Here is exactly what I think; Fire Warriors (including Pathfinders, gun drones, and what have you) should get slaughtered by even a few Space Marines or even fewer Veterans, but they can hold them off for a bit (a
bit) under absolutely ideal conditions (i.e. the sort that the Space Marines are intelligent enough to avoid like the plague.)
Stealth suits are basically heavy infantry. I wouldn't expect them to hold up very well to bolter fire, either, even accounting for the stealth fields and jetpacks and heavier armour.
A Crisis battlesuit is another matter. This isn't infantry you're dealing with any more; this is an armoured vehicle that uses its jetpack to avoid enemy attacks while accurately raining down volumes of special- and heavy-weapons fire in return. No, its not a bloody Gundam, or an Armoured Core, by any stretch of the imagination, but its nothing to be taken lightly in a skirmish, either. Lascannons and battlecannons shouldn't leave much that's recognizable. Autocannons (the big nasty sort they put on the Leman Russ Exterminator) should put one down fairly quickly. Plasma guns are almost ideal. A meltagun will put one down faster than you can say "vermin", but you have to get close enough to hit it, first. Same issue with power weapons, but more extreme. Heavy bolters should be about as effective as they are against other armoured vehicles. Boltguns and pulse rifles should be enough to disable one, with some difficulty, and lasguns, hellguns, along with most other small arms should do exactly fuck all.

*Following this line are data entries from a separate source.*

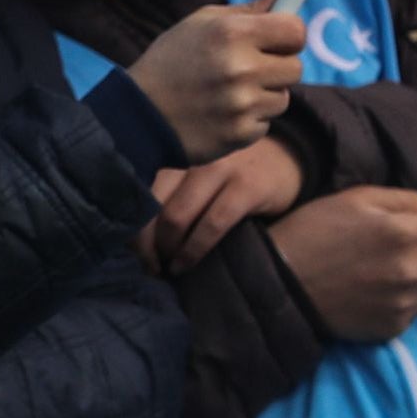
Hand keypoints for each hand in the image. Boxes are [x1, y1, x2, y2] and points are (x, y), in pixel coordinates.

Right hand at [127, 2, 304, 160]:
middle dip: (277, 66)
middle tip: (248, 67)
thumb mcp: (200, 24)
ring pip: (282, 98)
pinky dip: (248, 119)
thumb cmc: (171, 60)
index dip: (290, 34)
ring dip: (262, 95)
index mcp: (231, 33)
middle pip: (295, 67)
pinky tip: (221, 113)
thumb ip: (247, 10)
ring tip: (228, 92)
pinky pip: (265, 123)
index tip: (279, 40)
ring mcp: (242, 105)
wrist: (138, 114)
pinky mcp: (240, 134)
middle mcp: (240, 68)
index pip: (295, 30)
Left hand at [144, 140, 304, 273]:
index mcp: (170, 149)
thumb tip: (132, 234)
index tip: (128, 252)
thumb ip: (167, 188)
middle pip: (149, 204)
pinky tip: (185, 265)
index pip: (134, 189)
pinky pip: (211, 225)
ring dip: (166, 250)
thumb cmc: (229, 169)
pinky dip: (193, 250)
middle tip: (147, 266)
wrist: (287, 157)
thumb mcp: (192, 169)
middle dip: (143, 243)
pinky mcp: (246, 187)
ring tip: (166, 268)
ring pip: (175, 216)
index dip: (128, 225)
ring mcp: (218, 168)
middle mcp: (188, 155)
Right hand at [267, 186, 416, 343]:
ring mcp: (401, 303)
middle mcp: (409, 268)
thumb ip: (404, 202)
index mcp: (402, 230)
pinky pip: (413, 318)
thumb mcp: (354, 199)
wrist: (277, 282)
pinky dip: (400, 307)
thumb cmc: (313, 231)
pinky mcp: (390, 329)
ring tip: (386, 280)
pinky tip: (370, 297)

A bog-standard Tactical Marine simply isn't equipped to easily deal with that kind of armoured cavalry on his own any more than he's equipped to deal with a Vyper or a Land Speeder; yes, he can kill them, and probably kill lots of them over his career, but attempting to take out an entire squadron of veteran pilots at once, when they have nothing else to draw their fire, is suicide.
And some corrections here, pulse rifles are not boltgun equivalents (they're closer to Hellguns), and having your primary assault weapon as long and unwieldy as a sniper rifle isn't exactly positive.
Connor seems to think they are, if his Kill Team analysis is any indication. Correct me if I'm wrong.